The Congressional Tax Plan is a Half-Measure Improvement for Medical Researchers
ASGCT Staff - December 21, 2017
Though maintaining tuition waivers for graduate students is a net positive, cutting the Orphan Drug Tax Credit in half will harm medical research in the United States. ASGCT is disappointed that Congress missed this opportunity to improve conditions for medical innovation in the United States.
Earlier this week, both chambers of the United States Congress ushered through a bill to drastically transform American tax policy. That reconciled bill is soon headed to the White House with a couple of added provisions that both maintain conditions for graduate researchers and reinstate a fraction of the Orphan Drug Tax Credit, a research incentive used to develop groundbreaking treatments for rare diseases.
The initial bill, since renamed “To provide for reconciliation pursuant to titles II and V of the concurrent resolution on the budget for fiscal year 2018,” passed by the House of Representatives had a provision that would impose a tax on tuition waivers that graduate students receive from their universities.
Currently, graduate students are taxed on the monetary stipends they receive from their academic institutions. The House bill sought to change that by counting tuition waivers as income, effectively pricing thousands of graduate students out of their academic institutions. The Senate passed their version of a tax bill that did not make any changes to the way tuition waivers are taxed.
During reconciliation negotiations, the House and Senate removed the tax on tuition waivers from the final bill. ASGCT strongly supports the removal of the tax on tuition waivers.
“Taxing tuition as income would have devastated graduate students and ultimately the public who depend on these findings to generate new therapies,” Dr. Nicole Paulk, ASGCT Trainee Committee Co-Chair, Scientist at the Chan-Zuckerberg Biohub, and Assistant Adjunct Professor of Biochemistry & Biophysics at UC-San Francisco, says.

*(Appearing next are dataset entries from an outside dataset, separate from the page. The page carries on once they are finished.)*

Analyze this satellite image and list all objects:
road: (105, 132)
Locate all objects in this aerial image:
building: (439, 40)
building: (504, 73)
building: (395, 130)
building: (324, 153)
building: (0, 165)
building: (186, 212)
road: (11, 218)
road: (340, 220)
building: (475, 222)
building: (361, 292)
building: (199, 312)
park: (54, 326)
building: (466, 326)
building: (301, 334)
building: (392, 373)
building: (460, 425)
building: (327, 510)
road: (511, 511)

Graduate students play a crucial role in finding potential cures and developing cutting-edge science. An excessive tax would harm their livelihood and the future of such cures and discoveries. The fact that universities waive tuition expenses for graduate students is an acknowledgment that graduate students are performing an essential public service.
“Investments in the NIH, early investigator grants, and programs that train physician-scientists like the Medical Scientist Training Program, are crucial investments in future life-saving therapies,” Alexander Jares, ASGCT Trainee Committee Co-Chair and MD/PhD candidate at Stony Brook University School of Medicine, says.
It is promising to see that Congress also views this work as a service to society by ensuring that graduate students are only taxed on the income they actually receive. This tax would have inhibited scientific research in the United States, leaving our nation at a significant competitive global disadvantage.
Also in the Bill…
The conference committee also reconciled the difference between the House and Senate versions of the tax legislation regarding the Orphan drug Tax Credit (ODTC). The ODTC currently allows drug manufacturers to claim a tax credit of 50 percent of the qualified costs of research and development of treatments for rare diseases. The tax legislation reduces the ODTC rate to 25 percent of qualifying development costs.
The reduction of the ODTC negatively impacts the gene and cell therapy fields. While ASGCT is relieved that the ODTC was not completely eliminated, as was proposed by the House version of the bill, the Society is concerned about its reduction.
Many rare diseases are serious or life-threatening, and few have currently-available treatments. Gene and cell therapies, now approved for the treatment of certain blood cancers and a certain types of retinal dystrophy, holds substantial potential to provide vital treatments for rare diseases often caused by genetic mutations.
Gene and cell therapies may produce durable or potentially curative results with as little as one dose. However, years of research may be necessary to arrive at an effective approach, and the small pool of patients with a particular rare disease available for clinical trial participation may further extend the time frame to attain market approval. Such challenges to the innovation of gene therapies for rare diseases need to be balanced by incentives to develop these crucial therapies.
ASGCT is disappointed that the tax legislation reduced the ODTC rate to 25 percent and encourages future efforts to create new incentives for rare disease drug development to compensate for the decreased incentive offered by the ODTC.